Other elements are attached to the upper canvas: a tangle of thread on the left side; a little higher up, a piece of canvas that transfigures a meteor or a shooting star crossing the sky; on the right, another piece of canvas, poorly sewn to the support, which resembles the shape of a banana; while, just above, a strip of linen with a schematic painting of the sun is attached; and on the side, on the right, hangs a collection of resin cigarette butts, which looks like an amulet. The ensemble thus sets off a sudden rapture, spreading throughout the work the multiple signs that dimension and circulate the delight and satisfaction of all those exercises.
With each work, this exhibition points to - and confirms - a new moment of resourcefulness in Flora Rebollo's production. To continue with the examples, there are pieces that present themselves as structures, in appearance, provisional and available, with their elements assembled but loose, as if they were bangs, suggesting the possibility of commutations, as in Pi (2024) - strictly speaking, a still life painting, in which the fruit is also offered on top of the basket or plate.
The exhibition marks a moment when the artist's works are also shown inside out, from their most mysterious side, for which there was no calculation or control, as in Pilha (Pile) (2024). And so the work seems to proceed at will, even as it spreads out like a strip of paint (Longamira, 2024), on both sides, front and back, from the ground, to the top of a totem pole, where it shows prints of the artist's face, on this and that side of the object, to which it falls, until it stretches out again on the ground, placing itself, along the way, above the eyes and in front of the feet.
The title of the exhibition may sound at first like a joke about the state of mind we're in - the uncertainties, the feelings of vulnerability and the realization that, even in the instances closest to us, things are out of our control.

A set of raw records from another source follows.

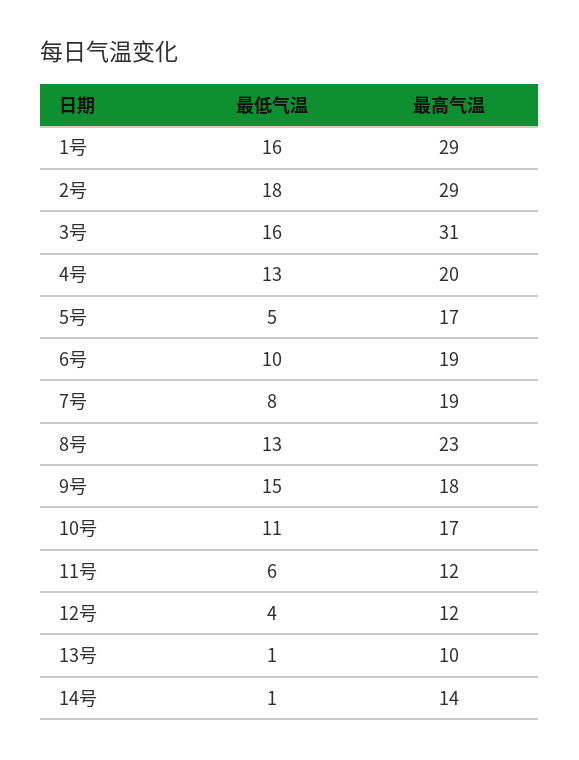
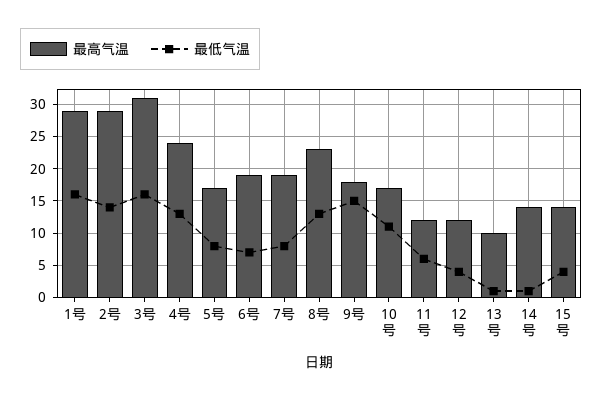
最低气温, 2号: 18 -> 14
最高气温, 4号: 20 -> 24
最低气温, 5号: 5 -> 8
最低气温, 6号: 10 -> 7
最高气温, 15号: none -> 14
最低气温, 15号: none -> 4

But the name comes from a book by Hungarian writer and journalist Arthur Koestler, Os Sonâmbulos (The Sleepwalkers) (1959), which tries to explain, among other things, how science and religion, reason and faith, shared the mission of appeasing humanity's "cosmic anxiety" about the unknown fascinations of the universe - the sleepwalking of the title metaphorizes, then, the erratic paths of scientific research, taken partly by intuition, in the dark, blindly.
In this sense, it might be useful to briefly compare the anxiety described by Koestler with New York art critic Harold Rosenberg's notion of the "anxious object", even though without any mediation. Reflecting on the events in the field of visual arts in the United States between the 1950s and early 1960s, with the so-called "neo-Dada" and pop art, Rosenberg notes that at that time (1965) there was no longer a consensus on what a work of art is. And one of the stimulating statements in his text is that: "the anxiety of art embodies the freedom of art to redefine itself in its own way". It seems that Flora Rebollo's works have something of this anguish, this anxiety, typical of things without a fixed definition. An anxiety that is at a high level, widespread and which, perhaps for this reason, deserves the adjective "cosmic".
José Augusto Ribeiro
[1] Expression that refers to an old humor program in Brazilian TV, whose character was called Euclides, or Cride.